● What the task requires: Restate, word for word, every line of the data.
________________________
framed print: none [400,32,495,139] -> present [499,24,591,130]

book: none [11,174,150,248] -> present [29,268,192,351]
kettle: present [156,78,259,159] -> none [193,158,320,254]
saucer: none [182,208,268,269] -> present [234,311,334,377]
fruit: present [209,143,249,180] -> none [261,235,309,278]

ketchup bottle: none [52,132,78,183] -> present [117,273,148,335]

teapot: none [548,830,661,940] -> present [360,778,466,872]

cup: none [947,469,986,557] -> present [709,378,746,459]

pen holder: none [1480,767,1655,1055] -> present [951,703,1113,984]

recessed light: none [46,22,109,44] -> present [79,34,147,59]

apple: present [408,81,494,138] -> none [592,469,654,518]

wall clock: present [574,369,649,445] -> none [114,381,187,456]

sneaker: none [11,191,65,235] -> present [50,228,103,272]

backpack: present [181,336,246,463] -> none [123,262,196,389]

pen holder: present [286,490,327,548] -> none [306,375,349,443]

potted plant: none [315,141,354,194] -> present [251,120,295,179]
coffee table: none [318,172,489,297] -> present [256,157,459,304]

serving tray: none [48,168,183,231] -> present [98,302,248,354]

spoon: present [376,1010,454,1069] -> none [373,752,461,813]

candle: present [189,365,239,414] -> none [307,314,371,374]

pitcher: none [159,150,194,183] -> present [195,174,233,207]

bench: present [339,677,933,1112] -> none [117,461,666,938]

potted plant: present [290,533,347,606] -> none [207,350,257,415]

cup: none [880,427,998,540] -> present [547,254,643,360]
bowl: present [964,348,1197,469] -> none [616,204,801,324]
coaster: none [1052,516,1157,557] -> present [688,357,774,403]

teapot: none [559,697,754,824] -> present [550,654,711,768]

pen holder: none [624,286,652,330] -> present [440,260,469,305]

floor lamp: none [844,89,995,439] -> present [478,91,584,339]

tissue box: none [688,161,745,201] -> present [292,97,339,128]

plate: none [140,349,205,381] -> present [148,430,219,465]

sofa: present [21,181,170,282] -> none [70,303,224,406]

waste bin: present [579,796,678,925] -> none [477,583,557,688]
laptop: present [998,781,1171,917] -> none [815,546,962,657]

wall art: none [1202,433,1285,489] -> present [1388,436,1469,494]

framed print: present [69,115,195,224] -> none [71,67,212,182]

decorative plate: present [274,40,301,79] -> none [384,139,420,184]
________________________
● Exercise response:
framed print: none [400,32,495,139] -> present [499,24,591,130]

book: none [11,174,150,248] -> present [29,268,192,351]
kettle: present [156,78,259,159] -> none [193,158,320,254]
saucer: none [182,208,268,269] -> present [234,311,334,377]
fruit: present [209,143,249,180] -> none [261,235,309,278]

ketchup bottle: none [52,132,78,183] -> present [117,273,148,335]

teapot: none [548,830,661,940] -> present [360,778,466,872]

cup: none [947,469,986,557] -> present [709,378,746,459]

pen holder: none [1480,767,1655,1055] -> present [951,703,1113,984]

recessed light: none [46,22,109,44] -> present [79,34,147,59]

apple: present [408,81,494,138] -> none [592,469,654,518]

wall clock: present [574,369,649,445] -> none [114,381,187,456]

sneaker: none [11,191,65,235] -> present [50,228,103,272]

backpack: present [181,336,246,463] -> none [123,262,196,389]

pen holder: present [286,490,327,548] -> none [306,375,349,443]

potted plant: none [315,141,354,194] -> present [251,120,295,179]
coffee table: none [318,172,489,297] -> present [256,157,459,304]

serving tray: none [48,168,183,231] -> present [98,302,248,354]

spoon: present [376,1010,454,1069] -> none [373,752,461,813]

candle: present [189,365,239,414] -> none [307,314,371,374]

pitcher: none [159,150,194,183] -> present [195,174,233,207]

bench: present [339,677,933,1112] -> none [117,461,666,938]

potted plant: present [290,533,347,606] -> none [207,350,257,415]

cup: none [880,427,998,540] -> present [547,254,643,360]
bowl: present [964,348,1197,469] -> none [616,204,801,324]
coaster: none [1052,516,1157,557] -> present [688,357,774,403]

teapot: none [559,697,754,824] -> present [550,654,711,768]

pen holder: none [624,286,652,330] -> present [440,260,469,305]

floor lamp: none [844,89,995,439] -> present [478,91,584,339]

tissue box: none [688,161,745,201] -> present [292,97,339,128]

plate: none [140,349,205,381] -> present [148,430,219,465]

sofa: present [21,181,170,282] -> none [70,303,224,406]

waste bin: present [579,796,678,925] -> none [477,583,557,688]
laptop: present [998,781,1171,917] -> none [815,546,962,657]

wall art: none [1202,433,1285,489] -> present [1388,436,1469,494]

framed print: present [69,115,195,224] -> none [71,67,212,182]

decorative plate: present [274,40,301,79] -> none [384,139,420,184]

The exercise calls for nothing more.